Campus News

William L. Steinhart, First Linnean Professor of Biology

Story posted March 15, 1999

March 4, 1999, BRUNSWICK, Maine -- Professor William L. Steinhart has been appointed the first Linnean Professor of Biology at Bowdoin College.

The new position honors and supports the research of a biology faculty member, particularly one involved in the teaching of botany. Since joining the Bowdoin faculty in 1975, Steinhart has received numerous grants to support his research of human and plant viruses and has been instrumental in modernizing laboratories at the College.

"Bill is one of the founders of molecular biology at Bowdoin and in his time here has been a model of the engaged and productive Bowdoin scientist--he has been continuously active in his laboratory, often involving students in his research; he has been a force for rigorous academic standards; and he has been a steady advocate for curricular improvement," said Charles R. Beitz, Dean for Academic Affairs. "Bill has also been an effective leader in the Biochemistry Program, to which he's given great energy and imagination. He deserves this honor in every way."

Recently Steinhart has concentrated on plant physiology and tissue culture, specifically pertaining to orchids, which Steinhart has raised since he was a child. He has earned grants from the American Orchid Society and the Gloechner Foundation to study the use of genetic engineering to combat cymbidium mosaic virus in orchids.

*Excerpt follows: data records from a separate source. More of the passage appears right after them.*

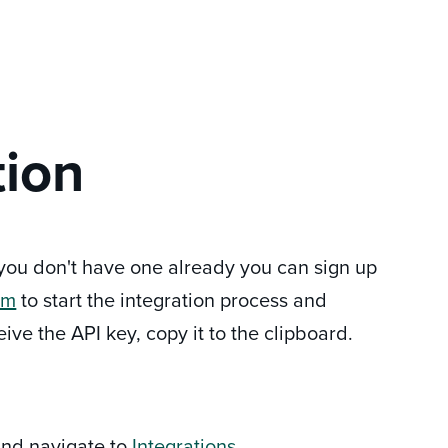
tion
f you don't have one already you can sign up
om
to start the integration process and
ve the API key, copy it to the clipboard.
 and navigate to
Integrations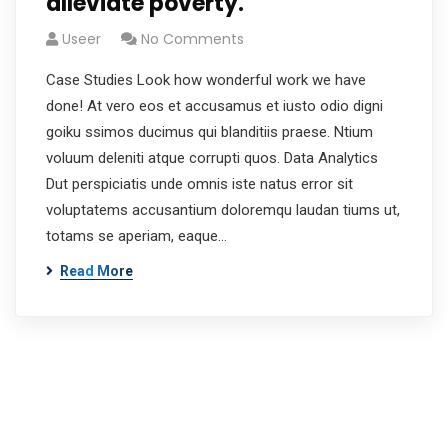
alleviate poverty.
Useer
No Comments
Case Studies Look how wonderful work we have
done! At vero eos et accusamus et iusto odio digni
goiku ssimos ducimus qui blanditiis praese. Ntium
voluum deleniti atque corrupti quos. Data Analytics
Dut perspiciatis unde omnis iste natus error sit
voluptatems accusantium doloremqu laudan tiums ut,
totams se aperiam, eaque…
Read More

He is also using DNA technology to identify historic strains of hopps, a topic that could be of interest to the brewing industry. Steinhart has served for several years on the Medical Advisory Committee for the State Board of Pesticide Control.

Steinhart believes that teaching and research should not be separate endeavors. He received a grant from the National Science Foundation that led to the modernization of the biochemistry and molecular biology laboratories in order to help undergraduates pursue research in these areas. Steinhart also coauthored a grant awarded by NSF's College Science Instrumentation program. Those funds went toward the purchase of a new scanning electron microscope for classroom and research use.

Steinhart's past research includes study of herpes simplex virus, which has been known to produce cancerous tumors in certain laboratory conditions. The Maine Division of the American Cancer Society several times has awarded Steinhart grants to support his research in this area. His inaugural lecture will be in the fall.